駆け込み需要かのように終業間際に自分に降り注いできた仕事を急ピッチで形にし打ち返す。自分の頭の中には気兼ねなく飲酒できる週末に突入するという不純な動機しか存在していないが、それでも仕事をすすめる速度は朝うだうだしていたときの5倍速くらいになっていたように思う。普段使っていない脳みその多くの部分を同時並行で稼働させたような心地の良い疲労を感じる。締め切りの力の偉大さも感じる。仕事のモチベーションとか、そんなことを考えずとも一定のパフォーマンスを出せるように自分を自ら律して働けたらいいなと思う。でもまだまだ難しい。

自分が働いている会社で一人前の働きができていると思うことは到底できないと実感してしまう日々を送っている。それは自分の経験の浅さがもたらしているのか、自分の愚かさがもたらしているのか判別がつかない。それは自分の上司は自分に対してお前は愚かだと宣言もしてくれないし、その無力感を上司や同僚に対して吐露するほどの率直で素直なコミュニケーションを取れるほどの気軽な関係性を築くことは到底不可能だという諦めめいた認知もある。

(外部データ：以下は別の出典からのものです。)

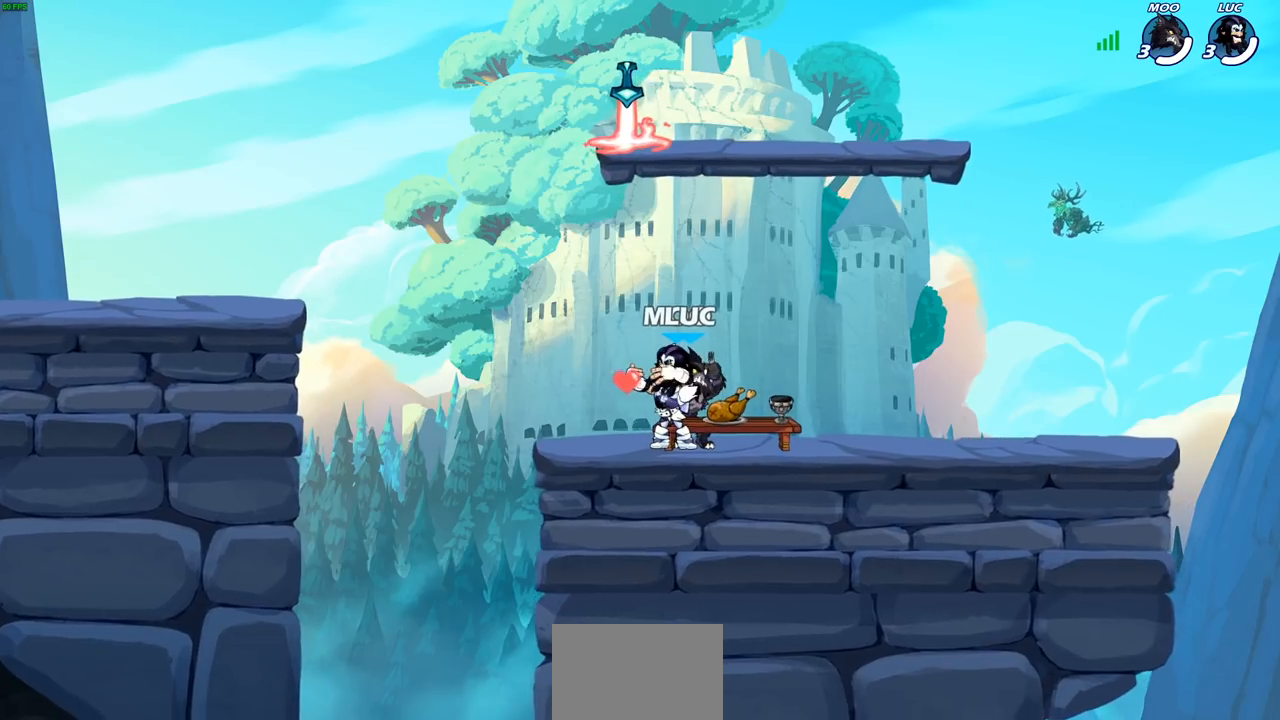
{"buttons": [], "left_stick": "center", "right_stick": "center", "events": []}
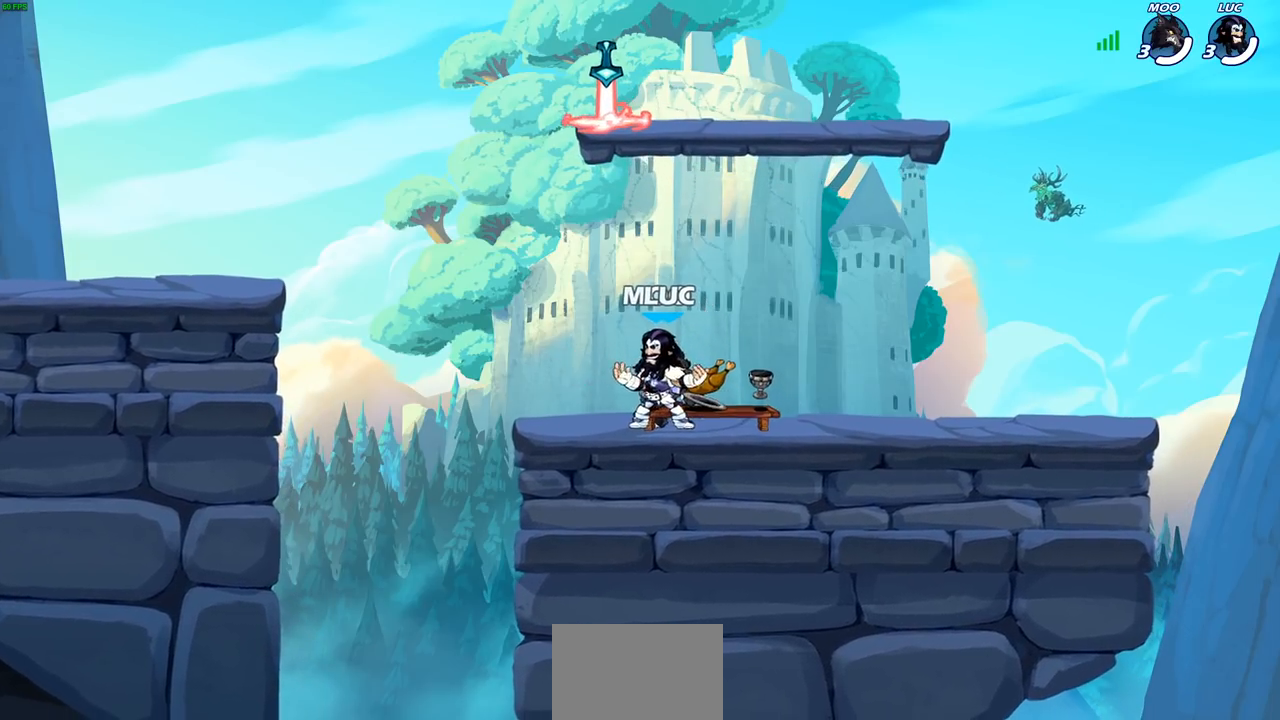
{"buttons": [], "left_stick": "center", "right_stick": "center", "events": [[17, "left_stick", "right"], [300, "left_stick", "center"]]}
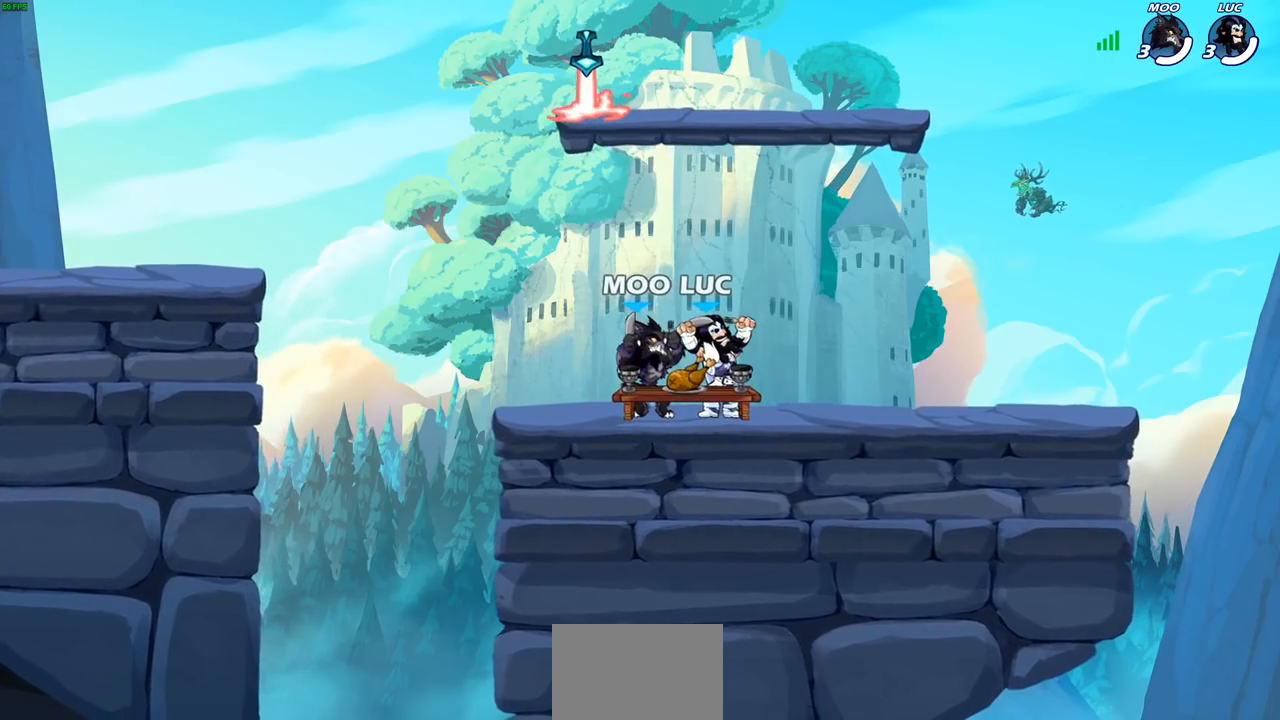
{"buttons": [], "left_stick": "center", "right_stick": "center", "events": []}
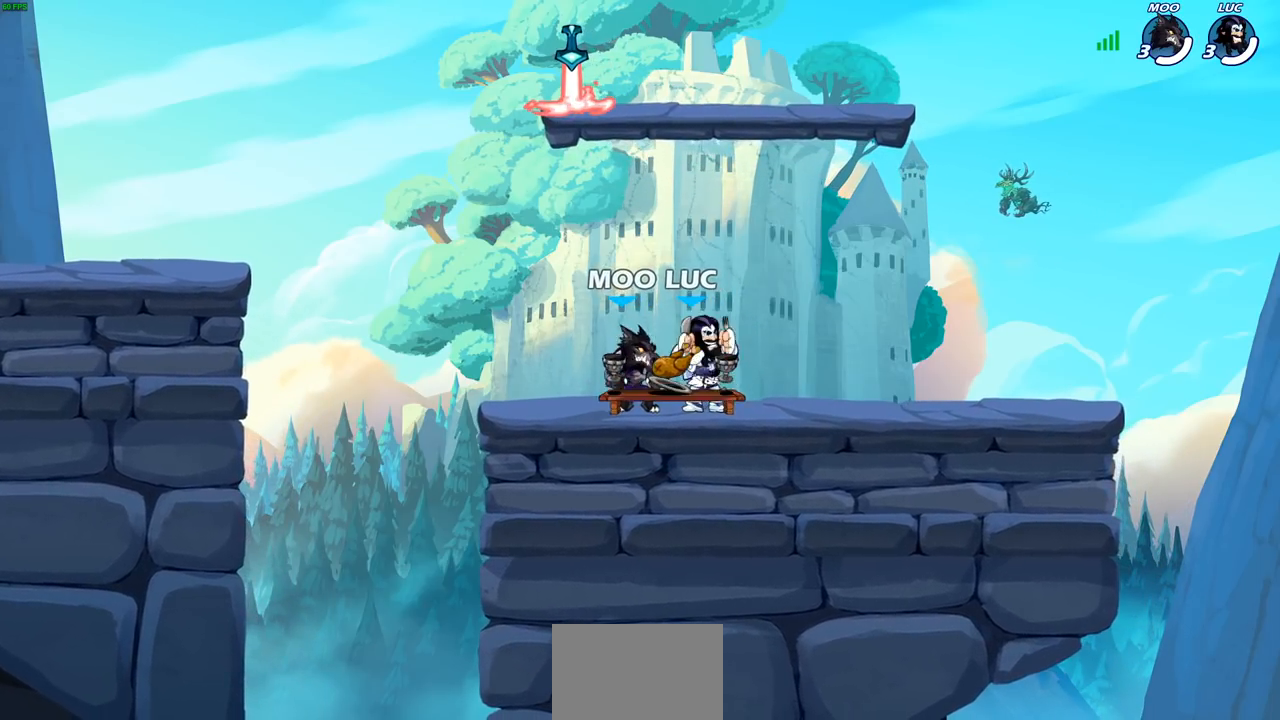
{"buttons": [], "left_stick": "center", "right_stick": "center", "events": []}
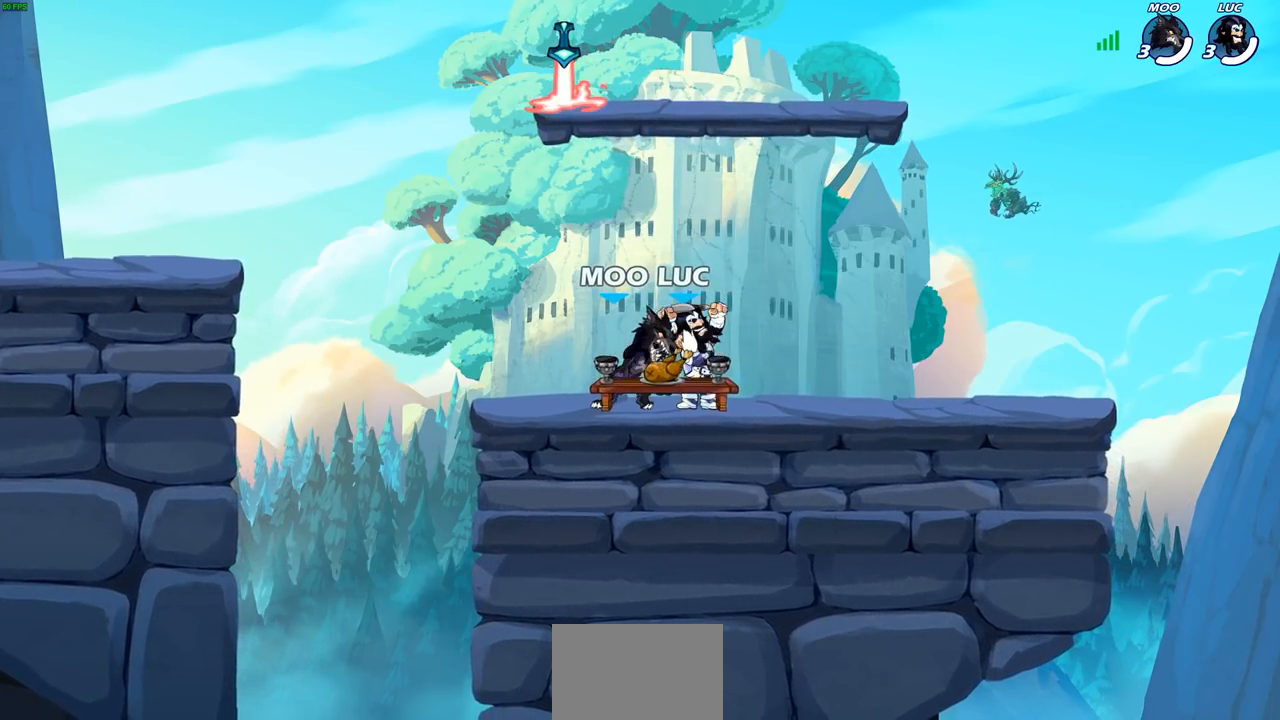
{"buttons": [], "left_stick": "left", "right_stick": "center", "events": [[283, "left_stick", "left"]]}
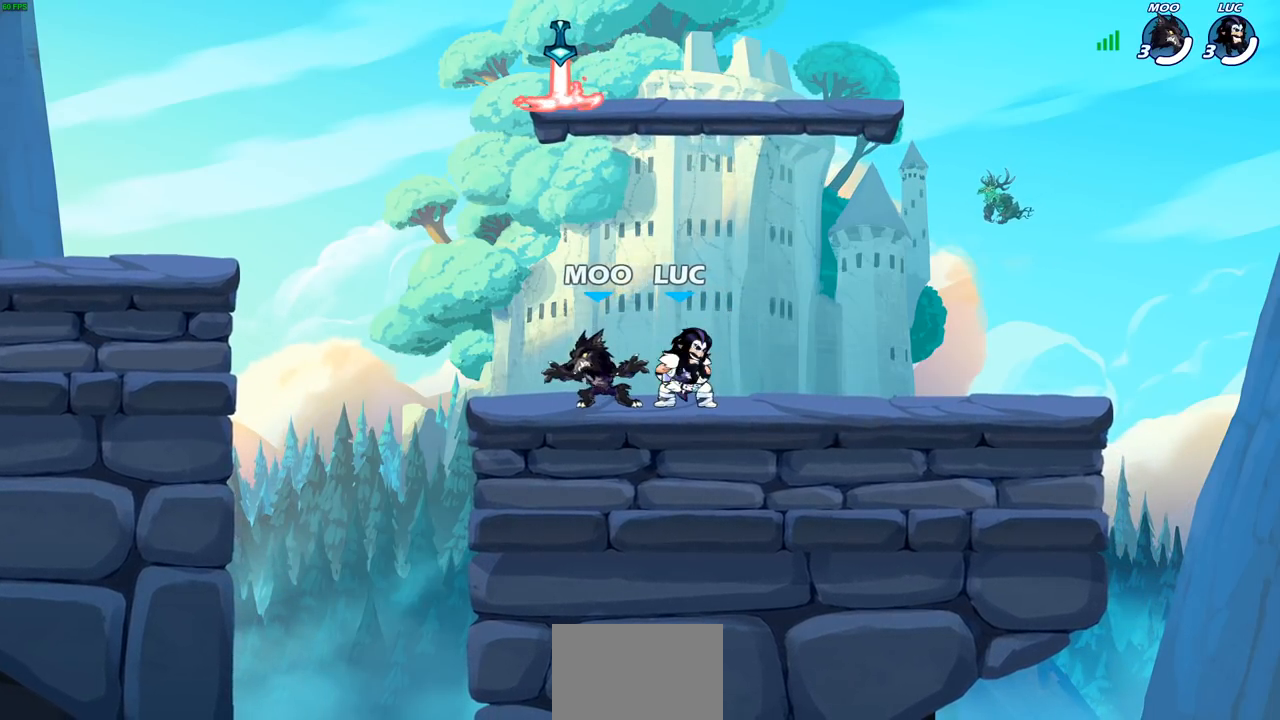
{"buttons": ["CROSS"], "left_stick": "left", "right_stick": "center", "events": [[333, "R2", "down"], [400, "CROSS", "down"], [483, "R2", "up"]]}
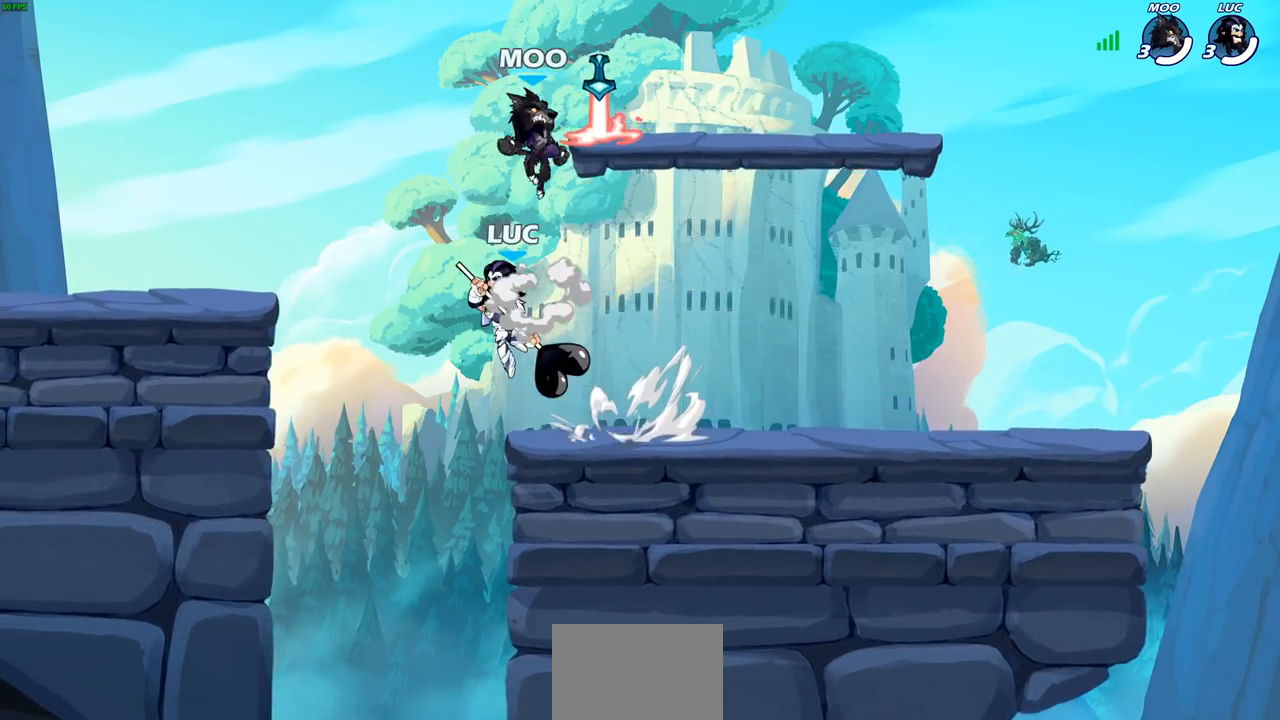
{"buttons": [], "left_stick": "down-right", "right_stick": "center", "events": [[17, "CROSS", "up"], [83, "CROSS", "down"], [200, "CROSS", "up"], [317, "left_stick", "down-left"], [467, "left_stick", "down-right"]]}
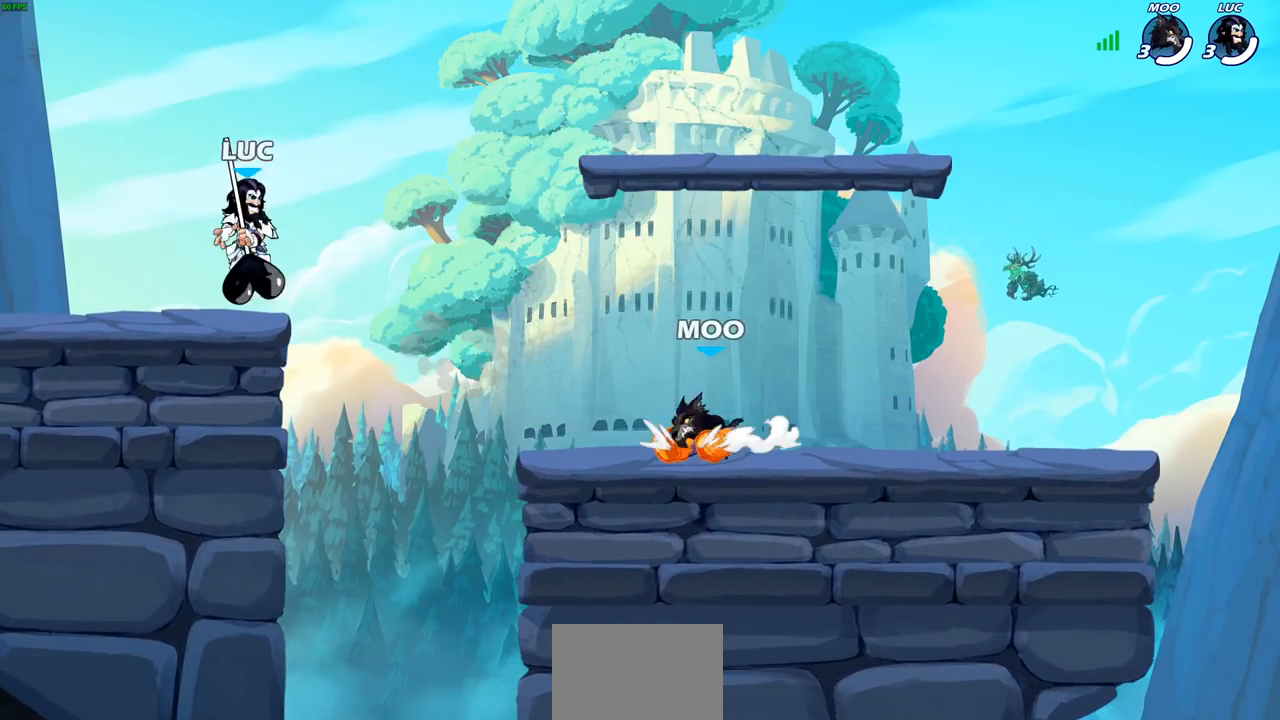
{"buttons": [], "left_stick": "right", "right_stick": "center", "events": [[100, "left_stick", "up-left"], [500, "left_stick", "right"]]}
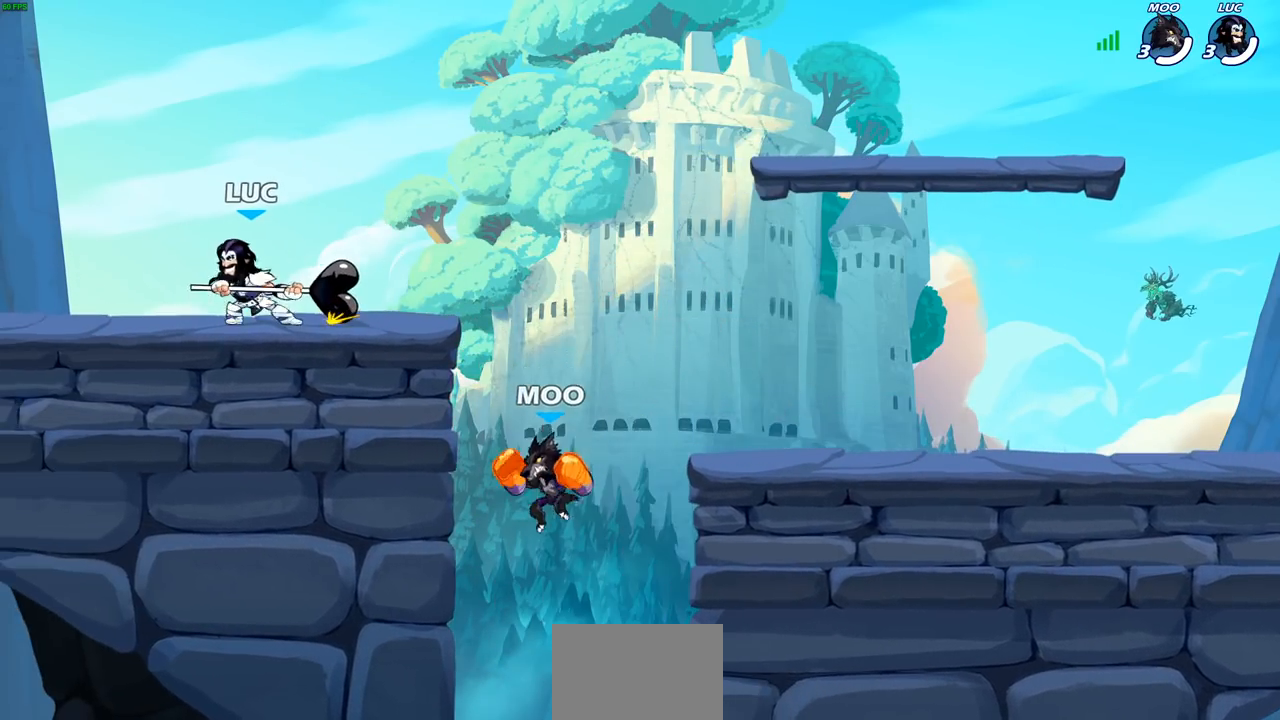
{"buttons": [], "left_stick": "right", "right_stick": "center", "events": [[217, "left_stick", "up-left"], [417, "left_stick", "right"]]}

自らと同じような境遇においても成果を上げている人間はたくさんいる。自分の今の境遇が発生しているのは自分の努力不足、交渉力・政治力・提案力・学習意欲が他者に比べて不足しており、会社で必要とされる、上司から必要とされる水準に満ちていないのだ。自らが無能なのは明らかに自分のせいであり、それが原因で消えてなくなり分解されてしまいたいと願うのは、自らが無能である事実から帰結する明らかな結論であった。

そんな自分を破滅に追い込む論理を組み立てる能力ばかりが育まれ、いつの間にか自分が生きていていいのか、自分が自分としてやりたいことが何なのかも少しずつわからなくなる。でもそれが思い出せる瞬間はぼくには残っており、そうした瞬間を糧に生きているところがある。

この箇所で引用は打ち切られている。